Ese día los tres lo vivimos separados, sin embargo, estuvimos muy conectados. En este primer disco hay un antes y un después en el camino musical, fue una concreción de cosas y una apertura de otras. Siempre primó la necesidad de ser escuchados y el disco ya existe más allá de que no esté en un formato material, es más libre en internet, es más viento en internet.

¿Por qué la decisión de lanzarlo online?
Lanzarlo en YouTube no tuvo que ver sólo con las elecciones artísticas, hay cuestiones concretas y es que no es fácil dedicarse a la música. Éste es un momento bisagra en el mundo en donde el formato cd está quedando obsoleto, tenemos ganas de sacarlo en físico pero al estar online tiene la practicidad, la inmediatez y una llegada a otros públicos que de otra forma sería más difícil.

¿Cómo fue la experiencia de grabar en Santafe Recording, un estudio que trabaja principalmente con grupos de cumbia?
Acá en la región es el estudio mejor equipado. No por nada Los Palmeras que son el grupo más taquillero de la región graban ahí, o sea los Beatles de la cumbia son Los Palmeras y Santafe Recording es como una especie de Abbey Road de la cumbia. Es cierto que al lado de donde mezclaron un teclado nuestro estaba grabando grupo Ternura (risas), sin embargo, fuimos porque pensamos que ahí podía funcionar lo que queríamos hacer. Fue un disco hecho en menos de doce horas, el martes instalamos todo en tres horas, -probamos que funcionara, no hubo tiempo de elegir sonido ni nada- y el miércoles grabamos.

¿Quién estuvo a cargo de la postproducción?
En la postproducción del disco estuvieron involucrados Juan Pablo Bongiovi (mastering) y en la mezcla y edición Demián González que es como el cuarto Rifo. Él es el ingeniero de sonido de la banda y para él este disco fue un laburo que tomó como propio. Está comprometido con el proyecto de forma artística y pasional, eso no es común y estamos muy contentos con él.

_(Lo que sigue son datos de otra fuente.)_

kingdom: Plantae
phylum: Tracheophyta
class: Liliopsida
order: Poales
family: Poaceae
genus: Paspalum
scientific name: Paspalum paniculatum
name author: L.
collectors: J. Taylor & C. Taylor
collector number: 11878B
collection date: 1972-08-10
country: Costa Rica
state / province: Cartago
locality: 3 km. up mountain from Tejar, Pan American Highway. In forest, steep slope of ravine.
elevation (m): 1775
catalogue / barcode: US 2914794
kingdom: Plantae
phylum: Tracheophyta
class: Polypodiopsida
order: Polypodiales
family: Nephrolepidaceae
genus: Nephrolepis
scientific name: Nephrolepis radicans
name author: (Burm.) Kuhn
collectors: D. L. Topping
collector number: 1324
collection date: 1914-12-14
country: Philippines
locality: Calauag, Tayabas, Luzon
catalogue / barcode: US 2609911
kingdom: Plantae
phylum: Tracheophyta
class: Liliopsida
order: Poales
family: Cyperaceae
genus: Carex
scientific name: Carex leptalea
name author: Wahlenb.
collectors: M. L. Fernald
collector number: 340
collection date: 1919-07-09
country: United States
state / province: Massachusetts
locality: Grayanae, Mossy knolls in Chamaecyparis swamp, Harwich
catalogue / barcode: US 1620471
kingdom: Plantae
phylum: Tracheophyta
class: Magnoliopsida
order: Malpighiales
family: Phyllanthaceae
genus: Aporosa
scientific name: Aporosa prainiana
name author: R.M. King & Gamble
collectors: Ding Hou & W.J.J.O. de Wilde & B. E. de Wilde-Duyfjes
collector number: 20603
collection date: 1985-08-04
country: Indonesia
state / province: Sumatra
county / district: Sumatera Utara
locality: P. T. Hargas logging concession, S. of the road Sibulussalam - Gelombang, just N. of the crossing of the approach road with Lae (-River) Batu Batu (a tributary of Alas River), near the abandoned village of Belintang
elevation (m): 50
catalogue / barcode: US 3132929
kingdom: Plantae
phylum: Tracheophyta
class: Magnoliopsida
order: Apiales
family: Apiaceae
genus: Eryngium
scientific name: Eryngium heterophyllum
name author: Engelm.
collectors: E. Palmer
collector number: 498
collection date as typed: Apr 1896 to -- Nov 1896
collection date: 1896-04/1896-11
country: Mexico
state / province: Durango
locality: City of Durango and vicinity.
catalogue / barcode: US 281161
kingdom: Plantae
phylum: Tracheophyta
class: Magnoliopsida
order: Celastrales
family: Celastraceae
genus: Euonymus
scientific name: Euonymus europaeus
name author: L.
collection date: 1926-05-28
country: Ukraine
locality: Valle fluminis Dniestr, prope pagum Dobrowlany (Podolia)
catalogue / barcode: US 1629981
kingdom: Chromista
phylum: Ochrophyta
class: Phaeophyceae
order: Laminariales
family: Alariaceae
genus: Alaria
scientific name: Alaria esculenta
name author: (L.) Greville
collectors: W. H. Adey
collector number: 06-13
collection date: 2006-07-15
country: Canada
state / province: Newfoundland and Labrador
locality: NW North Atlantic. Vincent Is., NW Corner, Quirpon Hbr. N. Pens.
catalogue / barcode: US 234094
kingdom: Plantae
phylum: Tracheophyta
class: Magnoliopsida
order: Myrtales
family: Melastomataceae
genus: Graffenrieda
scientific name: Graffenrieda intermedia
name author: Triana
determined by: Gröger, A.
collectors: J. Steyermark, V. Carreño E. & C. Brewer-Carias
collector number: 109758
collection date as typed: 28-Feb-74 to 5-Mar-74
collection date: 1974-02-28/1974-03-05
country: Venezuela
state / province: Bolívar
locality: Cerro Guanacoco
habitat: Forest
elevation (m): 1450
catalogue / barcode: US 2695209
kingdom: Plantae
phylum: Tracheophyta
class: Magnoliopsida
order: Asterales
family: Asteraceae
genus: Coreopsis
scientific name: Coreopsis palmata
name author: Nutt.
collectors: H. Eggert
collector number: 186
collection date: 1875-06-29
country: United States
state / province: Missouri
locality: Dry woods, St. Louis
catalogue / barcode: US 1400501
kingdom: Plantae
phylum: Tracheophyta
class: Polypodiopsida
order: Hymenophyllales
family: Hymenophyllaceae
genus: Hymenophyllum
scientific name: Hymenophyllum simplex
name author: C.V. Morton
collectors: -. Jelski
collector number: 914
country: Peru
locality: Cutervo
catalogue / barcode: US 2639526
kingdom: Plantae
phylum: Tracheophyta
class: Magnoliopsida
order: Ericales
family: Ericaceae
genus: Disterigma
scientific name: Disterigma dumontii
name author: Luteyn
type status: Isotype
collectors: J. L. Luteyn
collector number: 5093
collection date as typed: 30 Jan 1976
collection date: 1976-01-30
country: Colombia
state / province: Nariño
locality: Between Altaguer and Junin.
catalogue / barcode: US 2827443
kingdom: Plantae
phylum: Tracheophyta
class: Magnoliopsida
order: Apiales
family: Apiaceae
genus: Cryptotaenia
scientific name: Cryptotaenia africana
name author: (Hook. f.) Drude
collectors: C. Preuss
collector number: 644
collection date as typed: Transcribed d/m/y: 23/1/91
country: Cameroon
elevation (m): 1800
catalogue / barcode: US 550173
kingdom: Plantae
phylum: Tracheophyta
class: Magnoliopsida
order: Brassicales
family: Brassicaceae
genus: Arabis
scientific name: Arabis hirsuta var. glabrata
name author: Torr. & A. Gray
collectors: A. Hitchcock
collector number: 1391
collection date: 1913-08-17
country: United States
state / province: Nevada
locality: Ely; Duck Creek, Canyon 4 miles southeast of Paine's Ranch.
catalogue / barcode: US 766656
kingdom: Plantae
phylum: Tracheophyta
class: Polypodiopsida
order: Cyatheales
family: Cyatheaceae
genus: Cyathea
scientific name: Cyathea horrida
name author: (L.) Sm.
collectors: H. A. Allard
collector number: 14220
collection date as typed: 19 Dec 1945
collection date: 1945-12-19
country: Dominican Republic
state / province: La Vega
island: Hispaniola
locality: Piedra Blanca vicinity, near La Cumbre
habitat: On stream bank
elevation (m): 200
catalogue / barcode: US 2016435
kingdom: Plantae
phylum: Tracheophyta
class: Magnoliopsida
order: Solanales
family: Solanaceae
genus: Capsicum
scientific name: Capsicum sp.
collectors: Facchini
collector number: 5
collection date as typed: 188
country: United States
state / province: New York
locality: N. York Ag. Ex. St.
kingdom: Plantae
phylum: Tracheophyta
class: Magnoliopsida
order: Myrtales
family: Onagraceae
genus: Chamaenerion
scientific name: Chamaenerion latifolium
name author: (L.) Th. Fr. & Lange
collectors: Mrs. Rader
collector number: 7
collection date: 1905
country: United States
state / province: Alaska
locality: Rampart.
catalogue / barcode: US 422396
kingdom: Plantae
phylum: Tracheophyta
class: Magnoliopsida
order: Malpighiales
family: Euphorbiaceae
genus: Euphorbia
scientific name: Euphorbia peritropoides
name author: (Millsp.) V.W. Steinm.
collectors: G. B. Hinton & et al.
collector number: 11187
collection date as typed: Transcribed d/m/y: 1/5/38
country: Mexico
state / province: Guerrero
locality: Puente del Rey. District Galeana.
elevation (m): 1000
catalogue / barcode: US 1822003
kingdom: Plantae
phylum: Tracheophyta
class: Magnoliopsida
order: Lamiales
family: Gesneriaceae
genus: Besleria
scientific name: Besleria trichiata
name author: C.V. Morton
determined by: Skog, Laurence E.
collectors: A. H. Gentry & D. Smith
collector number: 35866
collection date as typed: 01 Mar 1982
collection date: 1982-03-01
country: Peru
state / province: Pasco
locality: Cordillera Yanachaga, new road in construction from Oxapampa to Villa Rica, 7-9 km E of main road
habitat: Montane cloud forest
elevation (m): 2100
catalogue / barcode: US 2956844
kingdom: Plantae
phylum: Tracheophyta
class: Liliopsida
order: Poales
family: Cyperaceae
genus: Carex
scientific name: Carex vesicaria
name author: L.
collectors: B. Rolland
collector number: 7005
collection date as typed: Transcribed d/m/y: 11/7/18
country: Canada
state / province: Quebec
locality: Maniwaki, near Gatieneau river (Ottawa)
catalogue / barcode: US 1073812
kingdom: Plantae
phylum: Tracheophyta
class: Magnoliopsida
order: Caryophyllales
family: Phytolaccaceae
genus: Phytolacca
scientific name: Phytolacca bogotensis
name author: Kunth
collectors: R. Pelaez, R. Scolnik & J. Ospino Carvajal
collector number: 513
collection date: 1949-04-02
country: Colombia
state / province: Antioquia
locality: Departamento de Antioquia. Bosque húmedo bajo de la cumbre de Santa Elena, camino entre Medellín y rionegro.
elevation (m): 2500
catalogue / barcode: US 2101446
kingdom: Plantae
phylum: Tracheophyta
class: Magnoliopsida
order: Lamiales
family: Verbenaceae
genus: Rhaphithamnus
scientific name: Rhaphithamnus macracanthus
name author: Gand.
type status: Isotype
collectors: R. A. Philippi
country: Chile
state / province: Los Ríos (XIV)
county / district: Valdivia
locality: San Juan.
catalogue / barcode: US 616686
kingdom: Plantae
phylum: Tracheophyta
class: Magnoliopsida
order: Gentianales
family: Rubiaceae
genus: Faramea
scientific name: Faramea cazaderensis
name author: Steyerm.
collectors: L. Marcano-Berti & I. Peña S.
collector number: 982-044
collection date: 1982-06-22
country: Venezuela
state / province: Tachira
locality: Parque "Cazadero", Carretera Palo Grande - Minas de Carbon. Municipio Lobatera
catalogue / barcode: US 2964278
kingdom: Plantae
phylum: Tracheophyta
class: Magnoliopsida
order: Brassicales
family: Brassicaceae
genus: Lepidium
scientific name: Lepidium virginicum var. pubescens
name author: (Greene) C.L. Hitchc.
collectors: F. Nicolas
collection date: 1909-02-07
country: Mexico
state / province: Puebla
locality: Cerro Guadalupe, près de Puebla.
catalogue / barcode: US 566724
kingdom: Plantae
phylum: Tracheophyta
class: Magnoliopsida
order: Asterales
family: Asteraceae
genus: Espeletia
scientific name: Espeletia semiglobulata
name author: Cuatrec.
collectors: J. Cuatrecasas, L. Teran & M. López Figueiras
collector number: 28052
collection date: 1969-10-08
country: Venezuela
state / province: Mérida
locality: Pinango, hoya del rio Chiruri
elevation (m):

Si el disco captura la experiencia de la banda en vivo, ¿cómo se vive un recital de La Rifa del Viento?
La rifa del viento invita al baile. Siempre vemos a la gente bailar en un estado de trance que es muy inspirador, va mucho más allá de lo que uno compone. Se arman happenings, la gente hace contact e interviene sin preverlo. Una vez cuando tocamos Catarsia, entraron dos personajes del público a gritar cosas a sus padres llevados por el nombre de la canción. Nadie les dijo nada y nadie les prohibió nada. La banda es viva, es algo que te excede. Esa es la herencia más grosa del rock, la corporeidad puesta en un primer plano, no estás sentado tocando, no estás en una posición rígida, cada gesto de tu cuerpo incide en el resultado sonoro.